§ **WHAT THE TASK ASKS**
For this exercise, reproduce the entries below exactly, but only from the line containing "M 317,375 L" through the line containing "M 1730,2 L 2022,122 L 2390,252 L 2516,292", both included.

§ **DATASET**
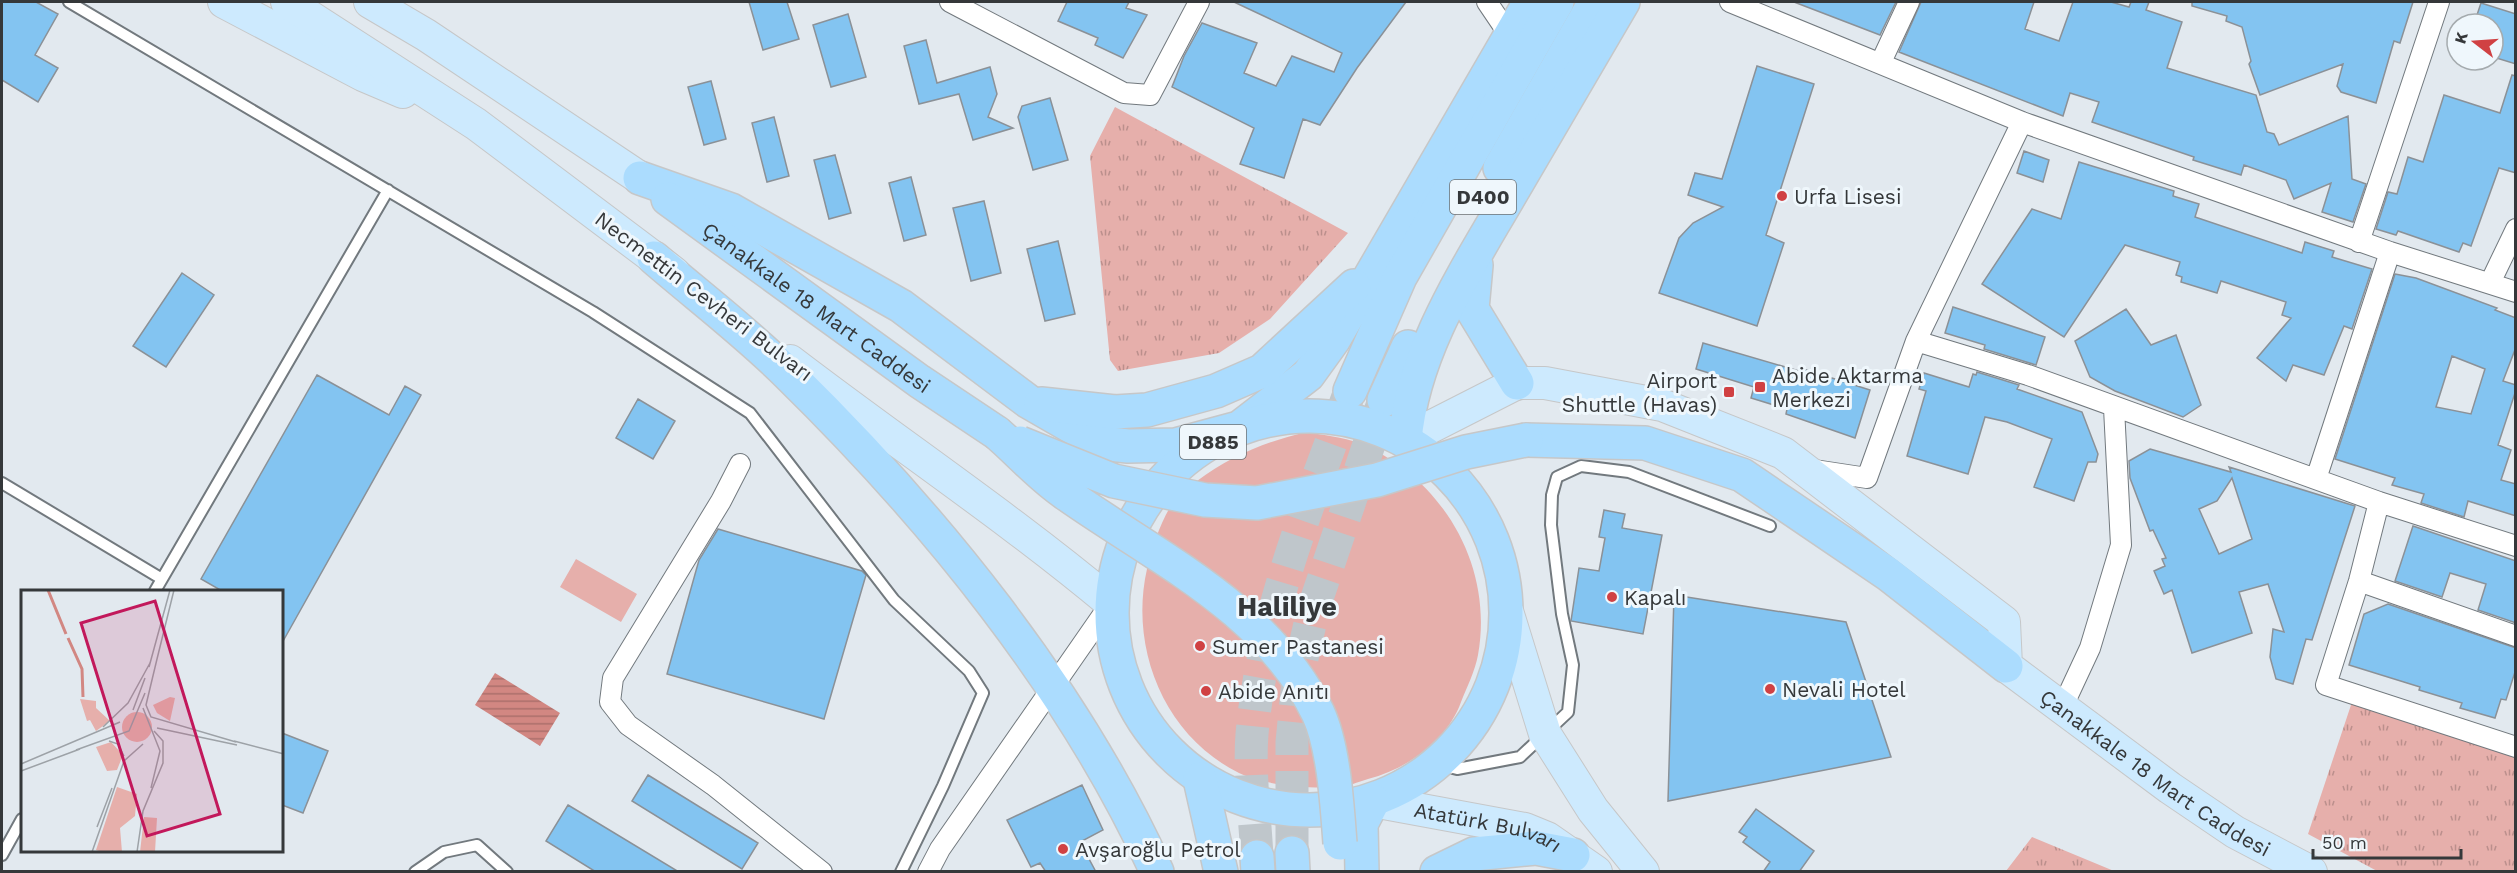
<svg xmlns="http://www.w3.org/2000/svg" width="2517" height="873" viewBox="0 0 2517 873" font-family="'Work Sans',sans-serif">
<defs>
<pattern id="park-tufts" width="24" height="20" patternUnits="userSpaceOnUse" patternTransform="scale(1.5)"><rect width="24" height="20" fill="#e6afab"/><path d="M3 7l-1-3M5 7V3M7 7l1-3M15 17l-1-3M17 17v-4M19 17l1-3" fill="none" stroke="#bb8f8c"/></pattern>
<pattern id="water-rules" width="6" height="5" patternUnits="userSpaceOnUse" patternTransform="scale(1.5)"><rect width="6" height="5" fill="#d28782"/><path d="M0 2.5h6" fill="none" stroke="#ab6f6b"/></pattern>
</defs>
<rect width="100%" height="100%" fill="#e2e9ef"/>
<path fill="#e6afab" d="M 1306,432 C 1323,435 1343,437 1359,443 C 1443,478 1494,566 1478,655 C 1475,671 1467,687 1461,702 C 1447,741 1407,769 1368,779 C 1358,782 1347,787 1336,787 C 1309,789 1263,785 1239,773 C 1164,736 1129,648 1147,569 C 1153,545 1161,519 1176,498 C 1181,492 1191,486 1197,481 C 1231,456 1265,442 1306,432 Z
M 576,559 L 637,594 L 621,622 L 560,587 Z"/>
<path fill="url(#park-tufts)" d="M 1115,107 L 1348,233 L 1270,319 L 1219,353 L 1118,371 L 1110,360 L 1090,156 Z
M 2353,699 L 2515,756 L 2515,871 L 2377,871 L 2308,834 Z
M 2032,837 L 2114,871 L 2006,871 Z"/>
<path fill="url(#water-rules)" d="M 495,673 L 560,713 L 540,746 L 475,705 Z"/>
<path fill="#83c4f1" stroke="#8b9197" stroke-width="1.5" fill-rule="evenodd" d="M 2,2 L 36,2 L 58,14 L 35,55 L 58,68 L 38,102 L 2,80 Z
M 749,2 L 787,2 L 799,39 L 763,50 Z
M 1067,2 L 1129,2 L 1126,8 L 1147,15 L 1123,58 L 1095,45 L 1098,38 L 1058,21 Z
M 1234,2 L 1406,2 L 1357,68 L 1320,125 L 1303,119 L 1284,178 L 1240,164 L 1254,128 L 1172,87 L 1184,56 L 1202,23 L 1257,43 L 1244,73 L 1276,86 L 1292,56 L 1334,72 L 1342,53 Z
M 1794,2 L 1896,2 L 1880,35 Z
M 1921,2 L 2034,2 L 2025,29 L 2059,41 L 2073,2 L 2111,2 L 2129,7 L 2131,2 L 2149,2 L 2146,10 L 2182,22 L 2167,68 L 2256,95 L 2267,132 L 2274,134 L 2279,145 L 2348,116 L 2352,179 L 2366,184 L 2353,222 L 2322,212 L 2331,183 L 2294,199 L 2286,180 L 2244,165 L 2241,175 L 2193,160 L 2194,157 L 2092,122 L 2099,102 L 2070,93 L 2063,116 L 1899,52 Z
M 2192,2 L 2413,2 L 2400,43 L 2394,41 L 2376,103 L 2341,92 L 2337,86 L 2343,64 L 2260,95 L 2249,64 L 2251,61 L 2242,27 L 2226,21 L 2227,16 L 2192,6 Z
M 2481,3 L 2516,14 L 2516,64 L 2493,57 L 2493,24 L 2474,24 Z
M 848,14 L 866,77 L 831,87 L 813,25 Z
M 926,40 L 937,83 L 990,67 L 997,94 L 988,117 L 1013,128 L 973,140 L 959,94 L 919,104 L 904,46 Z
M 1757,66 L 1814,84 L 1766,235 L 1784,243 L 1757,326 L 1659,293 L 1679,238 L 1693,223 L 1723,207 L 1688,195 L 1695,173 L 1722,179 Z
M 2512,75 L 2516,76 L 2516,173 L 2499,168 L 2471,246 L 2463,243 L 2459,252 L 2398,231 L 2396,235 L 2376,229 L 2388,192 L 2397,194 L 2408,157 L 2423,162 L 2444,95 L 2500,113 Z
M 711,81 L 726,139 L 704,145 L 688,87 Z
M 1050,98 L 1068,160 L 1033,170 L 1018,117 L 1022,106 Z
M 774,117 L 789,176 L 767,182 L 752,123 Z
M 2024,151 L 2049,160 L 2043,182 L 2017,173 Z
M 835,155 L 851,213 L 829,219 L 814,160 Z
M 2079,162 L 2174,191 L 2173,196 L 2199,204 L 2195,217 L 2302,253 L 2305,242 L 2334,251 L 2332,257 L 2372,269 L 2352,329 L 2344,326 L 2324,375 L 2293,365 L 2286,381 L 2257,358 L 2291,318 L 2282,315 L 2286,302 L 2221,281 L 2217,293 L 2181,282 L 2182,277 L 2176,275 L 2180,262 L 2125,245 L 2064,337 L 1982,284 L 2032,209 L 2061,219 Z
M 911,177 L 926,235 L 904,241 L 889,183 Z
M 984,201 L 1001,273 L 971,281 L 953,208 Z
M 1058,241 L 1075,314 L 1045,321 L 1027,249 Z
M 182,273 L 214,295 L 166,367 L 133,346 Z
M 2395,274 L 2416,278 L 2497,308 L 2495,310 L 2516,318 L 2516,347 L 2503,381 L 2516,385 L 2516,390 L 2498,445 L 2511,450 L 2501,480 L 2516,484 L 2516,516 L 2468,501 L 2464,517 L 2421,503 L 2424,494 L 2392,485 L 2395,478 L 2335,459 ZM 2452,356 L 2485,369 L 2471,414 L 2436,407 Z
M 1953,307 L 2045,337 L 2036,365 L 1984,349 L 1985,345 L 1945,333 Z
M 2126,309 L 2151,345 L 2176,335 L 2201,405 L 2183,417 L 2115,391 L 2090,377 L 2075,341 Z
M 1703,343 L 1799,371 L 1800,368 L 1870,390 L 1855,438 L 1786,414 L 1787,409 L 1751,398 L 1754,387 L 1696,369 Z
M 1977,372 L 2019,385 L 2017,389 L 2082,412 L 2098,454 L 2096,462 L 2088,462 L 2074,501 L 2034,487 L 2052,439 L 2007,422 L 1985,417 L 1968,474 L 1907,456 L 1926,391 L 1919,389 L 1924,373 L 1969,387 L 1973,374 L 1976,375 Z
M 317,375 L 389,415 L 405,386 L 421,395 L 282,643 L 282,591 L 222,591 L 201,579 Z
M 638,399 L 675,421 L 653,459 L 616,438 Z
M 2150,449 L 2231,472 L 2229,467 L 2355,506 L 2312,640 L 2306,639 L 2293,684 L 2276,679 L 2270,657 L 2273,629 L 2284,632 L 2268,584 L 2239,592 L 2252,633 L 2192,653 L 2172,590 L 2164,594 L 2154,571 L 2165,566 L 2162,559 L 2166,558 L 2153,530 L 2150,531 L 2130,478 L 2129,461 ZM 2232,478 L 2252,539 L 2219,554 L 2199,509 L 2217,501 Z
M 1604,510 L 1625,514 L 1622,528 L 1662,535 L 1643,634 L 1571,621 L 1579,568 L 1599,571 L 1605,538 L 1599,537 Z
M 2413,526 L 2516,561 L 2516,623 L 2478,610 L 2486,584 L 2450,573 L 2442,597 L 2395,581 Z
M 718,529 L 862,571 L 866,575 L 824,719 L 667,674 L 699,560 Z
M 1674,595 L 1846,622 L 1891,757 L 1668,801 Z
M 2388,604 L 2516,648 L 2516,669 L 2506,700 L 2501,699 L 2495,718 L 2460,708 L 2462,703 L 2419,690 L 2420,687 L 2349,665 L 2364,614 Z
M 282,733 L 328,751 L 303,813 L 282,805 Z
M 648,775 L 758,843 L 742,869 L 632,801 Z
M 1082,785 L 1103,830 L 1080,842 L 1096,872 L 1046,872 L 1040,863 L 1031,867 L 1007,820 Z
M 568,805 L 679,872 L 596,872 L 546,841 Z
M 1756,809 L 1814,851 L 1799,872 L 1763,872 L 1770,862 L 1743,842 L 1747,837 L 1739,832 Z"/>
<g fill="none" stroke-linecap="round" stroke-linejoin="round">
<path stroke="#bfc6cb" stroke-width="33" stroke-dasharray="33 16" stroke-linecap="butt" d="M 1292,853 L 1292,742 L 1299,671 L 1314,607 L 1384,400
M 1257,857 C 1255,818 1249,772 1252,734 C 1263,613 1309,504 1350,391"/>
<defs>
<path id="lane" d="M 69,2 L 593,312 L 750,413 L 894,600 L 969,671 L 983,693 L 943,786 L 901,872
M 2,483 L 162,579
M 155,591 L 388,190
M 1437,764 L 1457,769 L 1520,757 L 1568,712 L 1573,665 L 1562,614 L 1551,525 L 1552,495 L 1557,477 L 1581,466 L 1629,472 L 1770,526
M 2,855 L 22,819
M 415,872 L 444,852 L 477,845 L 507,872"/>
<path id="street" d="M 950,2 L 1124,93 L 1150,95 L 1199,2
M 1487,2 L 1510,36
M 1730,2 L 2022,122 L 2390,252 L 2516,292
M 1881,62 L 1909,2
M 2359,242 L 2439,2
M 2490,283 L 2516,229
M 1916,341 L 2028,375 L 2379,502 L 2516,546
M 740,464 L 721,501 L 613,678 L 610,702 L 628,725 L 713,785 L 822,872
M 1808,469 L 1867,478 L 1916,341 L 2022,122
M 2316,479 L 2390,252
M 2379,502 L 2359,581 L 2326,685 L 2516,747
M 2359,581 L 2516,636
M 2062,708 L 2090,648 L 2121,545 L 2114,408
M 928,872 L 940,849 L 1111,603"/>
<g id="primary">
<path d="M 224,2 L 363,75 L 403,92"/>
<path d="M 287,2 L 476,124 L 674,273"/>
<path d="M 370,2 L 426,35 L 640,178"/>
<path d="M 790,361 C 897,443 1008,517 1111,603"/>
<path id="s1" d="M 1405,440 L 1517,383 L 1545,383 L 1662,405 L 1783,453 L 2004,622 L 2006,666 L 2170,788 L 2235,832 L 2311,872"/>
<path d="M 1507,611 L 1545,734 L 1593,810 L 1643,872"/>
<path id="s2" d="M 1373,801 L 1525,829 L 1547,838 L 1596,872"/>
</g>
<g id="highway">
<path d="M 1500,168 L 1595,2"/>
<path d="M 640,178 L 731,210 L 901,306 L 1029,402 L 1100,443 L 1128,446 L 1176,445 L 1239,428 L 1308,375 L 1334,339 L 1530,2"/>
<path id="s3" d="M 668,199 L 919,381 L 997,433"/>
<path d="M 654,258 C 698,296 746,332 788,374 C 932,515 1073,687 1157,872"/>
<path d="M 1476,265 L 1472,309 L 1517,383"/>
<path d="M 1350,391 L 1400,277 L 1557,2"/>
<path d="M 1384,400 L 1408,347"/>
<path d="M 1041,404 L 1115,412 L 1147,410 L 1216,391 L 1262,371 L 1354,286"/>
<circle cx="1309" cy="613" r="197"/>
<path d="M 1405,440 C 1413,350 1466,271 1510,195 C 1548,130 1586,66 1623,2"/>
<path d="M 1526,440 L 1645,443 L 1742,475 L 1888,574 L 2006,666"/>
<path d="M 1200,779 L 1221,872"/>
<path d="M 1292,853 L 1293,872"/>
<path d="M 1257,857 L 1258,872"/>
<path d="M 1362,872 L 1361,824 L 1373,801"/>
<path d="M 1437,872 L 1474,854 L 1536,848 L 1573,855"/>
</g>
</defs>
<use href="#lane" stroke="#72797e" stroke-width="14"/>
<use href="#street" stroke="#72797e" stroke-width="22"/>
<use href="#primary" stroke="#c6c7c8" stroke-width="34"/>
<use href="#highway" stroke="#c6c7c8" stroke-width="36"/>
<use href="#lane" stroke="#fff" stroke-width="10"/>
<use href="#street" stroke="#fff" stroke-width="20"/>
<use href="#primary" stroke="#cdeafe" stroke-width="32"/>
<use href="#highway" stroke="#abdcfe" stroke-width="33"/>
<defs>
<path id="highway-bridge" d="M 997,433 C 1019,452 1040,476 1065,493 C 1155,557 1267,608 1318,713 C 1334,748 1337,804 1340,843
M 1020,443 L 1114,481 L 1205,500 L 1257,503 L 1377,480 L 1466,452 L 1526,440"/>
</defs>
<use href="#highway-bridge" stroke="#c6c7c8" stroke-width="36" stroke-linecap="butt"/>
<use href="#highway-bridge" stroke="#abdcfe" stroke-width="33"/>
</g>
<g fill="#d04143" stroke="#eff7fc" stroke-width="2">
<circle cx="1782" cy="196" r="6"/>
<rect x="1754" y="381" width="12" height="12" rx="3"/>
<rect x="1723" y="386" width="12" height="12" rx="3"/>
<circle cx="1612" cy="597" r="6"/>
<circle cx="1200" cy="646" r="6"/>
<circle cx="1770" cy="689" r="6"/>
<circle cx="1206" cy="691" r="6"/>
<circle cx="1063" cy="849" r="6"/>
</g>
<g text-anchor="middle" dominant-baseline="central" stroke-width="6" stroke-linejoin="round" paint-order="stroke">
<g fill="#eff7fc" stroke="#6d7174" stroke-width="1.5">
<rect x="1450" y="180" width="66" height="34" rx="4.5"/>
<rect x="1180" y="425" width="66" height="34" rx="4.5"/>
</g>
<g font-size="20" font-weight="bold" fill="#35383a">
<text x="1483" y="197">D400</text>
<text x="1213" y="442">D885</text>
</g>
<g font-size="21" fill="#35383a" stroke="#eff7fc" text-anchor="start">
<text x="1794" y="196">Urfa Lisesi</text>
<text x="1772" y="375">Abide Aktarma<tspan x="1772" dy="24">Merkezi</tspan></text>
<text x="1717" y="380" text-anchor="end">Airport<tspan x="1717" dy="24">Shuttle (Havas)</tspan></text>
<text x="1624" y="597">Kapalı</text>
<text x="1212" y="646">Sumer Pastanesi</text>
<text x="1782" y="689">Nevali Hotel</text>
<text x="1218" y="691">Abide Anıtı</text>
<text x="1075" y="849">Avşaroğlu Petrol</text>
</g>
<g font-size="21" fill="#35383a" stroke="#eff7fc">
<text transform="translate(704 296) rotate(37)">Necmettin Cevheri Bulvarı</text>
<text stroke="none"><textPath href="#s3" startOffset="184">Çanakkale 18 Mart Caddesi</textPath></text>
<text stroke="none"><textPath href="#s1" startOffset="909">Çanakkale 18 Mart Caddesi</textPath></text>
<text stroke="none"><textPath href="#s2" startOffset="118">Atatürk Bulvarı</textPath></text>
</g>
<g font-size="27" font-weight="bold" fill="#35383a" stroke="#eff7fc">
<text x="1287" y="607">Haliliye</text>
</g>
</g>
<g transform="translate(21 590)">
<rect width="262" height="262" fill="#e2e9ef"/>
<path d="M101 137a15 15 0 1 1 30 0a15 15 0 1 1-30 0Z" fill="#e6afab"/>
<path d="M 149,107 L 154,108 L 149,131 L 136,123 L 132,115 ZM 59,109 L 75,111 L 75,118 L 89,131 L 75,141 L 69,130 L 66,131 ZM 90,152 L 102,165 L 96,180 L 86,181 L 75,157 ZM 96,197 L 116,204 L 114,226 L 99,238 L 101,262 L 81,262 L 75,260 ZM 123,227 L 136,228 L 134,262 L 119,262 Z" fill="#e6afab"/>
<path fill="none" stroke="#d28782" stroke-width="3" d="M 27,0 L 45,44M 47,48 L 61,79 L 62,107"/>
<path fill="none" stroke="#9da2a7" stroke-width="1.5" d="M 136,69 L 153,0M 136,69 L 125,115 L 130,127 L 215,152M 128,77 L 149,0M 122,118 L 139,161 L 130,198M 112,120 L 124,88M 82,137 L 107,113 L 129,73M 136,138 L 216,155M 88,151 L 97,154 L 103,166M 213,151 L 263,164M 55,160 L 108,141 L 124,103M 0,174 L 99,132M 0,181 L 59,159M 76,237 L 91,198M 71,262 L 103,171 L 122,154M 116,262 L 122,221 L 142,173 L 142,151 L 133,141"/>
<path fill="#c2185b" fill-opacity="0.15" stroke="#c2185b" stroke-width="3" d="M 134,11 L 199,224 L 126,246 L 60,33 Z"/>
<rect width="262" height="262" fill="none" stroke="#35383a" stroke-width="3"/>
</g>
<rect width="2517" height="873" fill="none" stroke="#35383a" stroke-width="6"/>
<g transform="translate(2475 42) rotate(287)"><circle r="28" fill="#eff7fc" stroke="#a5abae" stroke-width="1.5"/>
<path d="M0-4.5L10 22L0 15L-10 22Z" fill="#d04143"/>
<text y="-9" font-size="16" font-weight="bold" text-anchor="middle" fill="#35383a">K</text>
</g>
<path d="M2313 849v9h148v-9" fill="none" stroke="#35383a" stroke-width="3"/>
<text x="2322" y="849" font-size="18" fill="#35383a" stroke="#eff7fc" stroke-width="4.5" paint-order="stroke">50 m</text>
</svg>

§ **COMPLETED EXERCISE**
M 317,375 L 389,415 L 405,386 L 421,395 L 282,643 L 282,591 L 222,591 L 201,579 Z
M 638,399 L 675,421 L 653,459 L 616,438 Z
M 2150,449 L 2231,472 L 2229,467 L 2355,506 L 2312,640 L 2306,639 L 2293,684 L 2276,679 L 2270,657 L 2273,629 L 2284,632 L 2268,584 L 2239,592 L 2252,633 L 2192,653 L 2172,590 L 2164,594 L 2154,571 L 2165,566 L 2162,559 L 2166,558 L 2153,530 L 2150,531 L 2130,478 L 2129,461 ZM 2232,478 L 2252,539 L 2219,554 L 2199,509 L 2217,501 Z
M 1604,510 L 1625,514 L 1622,528 L 1662,535 L 1643,634 L 1571,621 L 1579,568 L 1599,571 L 1605,538 L 1599,537 Z
M 2413,526 L 2516,561 L 2516,623 L 2478,610 L 2486,584 L 2450,573 L 2442,597 L 2395,581 Z
M 718,529 L 862,571 L 866,575 L 824,719 L 667,674 L 699,560 Z
M 1674,595 L 1846,622 L 1891,757 L 1668,801 Z
M 2388,604 L 2516,648 L 2516,669 L 2506,700 L 2501,699 L 2495,718 L 2460,708 L 2462,703 L 2419,690 L 2420,687 L 2349,665 L 2364,614 Z
M 282,733 L 328,751 L 303,813 L 282,805 Z
M 648,775 L 758,843 L 742,869 L 632,801 Z
M 1082,785 L 1103,830 L 1080,842 L 1096,872 L 1046,872 L 1040,863 L 1031,867 L 1007,820 Z
M 568,805 L 679,872 L 596,872 L 546,841 Z
M 1756,809 L 1814,851 L 1799,872 L 1763,872 L 1770,862 L 1743,842 L 1747,837 L 1739,832 Z"/>
<g fill="none" stroke-linecap="round" stroke-linejoin="round">
<path stroke="#bfc6cb" stroke-width="33" stroke-dasharray="33 16" stroke-linecap="butt" d="M 1292,853 L 1292,742 L 1299,671 L 1314,607 L 1384,400
M 1257,857 C 1255,818 1249,772 1252,734 C 1263,613 1309,504 1350,391"/>
<defs>
<path id="lane" d="M 69,2 L 593,312 L 750,413 L 894,600 L 969,671 L 983,693 L 943,786 L 901,872
M 2,483 L 162,579
M 155,591 L 388,190
M 1437,764 L 1457,769 L 1520,757 L 1568,712 L 1573,665 L 1562,614 L 1551,525 L 1552,495 L 1557,477 L 1581,466 L 1629,472 L 1770,526
M 2,855 L 22,819
M 415,872 L 444,852 L 477,845 L 507,872"/>
<path id="street" d="M 950,2 L 1124,93 L 1150,95 L 1199,2
M 1487,2 L 1510,36
M 1730,2 L 2022,122 L 2390,252 L 2516,292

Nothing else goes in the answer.